Is every rigid field perfect?

Solution 1:

The answer is no.

The natural place to look for a rigid field is in the function field of a generic, high genus smooth curve. For instance, over the complex numbers, Hurwiz's automorphism theorem guarantees that a compact Riemann surface of genus $g>1$ has at most $84(g-1)$ automorphisms. Having at least one nontrivial automorphism, for a Riemann surface of genus $g>2$, should be viewed as a very special property (genus $2$ is not sufficient, because genus $2$ curves are all hyperelliptic, and therefore admit an involution).

This paper of Bjorn Poonen shows that for any field $k$ and any integer $g \geq 3$, there exists a smooth curve $X$ of genus $g$ over $k$ such that $X$ has no nontrivial automorphisms over $\overline{k}$ (so, a fortiori it has no automorphisms over $k$).
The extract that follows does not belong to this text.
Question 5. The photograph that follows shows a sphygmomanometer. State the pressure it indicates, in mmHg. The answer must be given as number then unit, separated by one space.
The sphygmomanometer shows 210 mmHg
Taking $k=\mathbf F_p$, it follows that the function field $\mathbf F_p(X)$ of such a curve $X/\mathbf F_p$ is rigid. However, being a finite extension of the rational function field $\mathbf F_p(T)$, it cannot be perfect, or else it would contain all $p$-power roots of $T$, and would have infinite degree over $\mathbf F_p(T)$.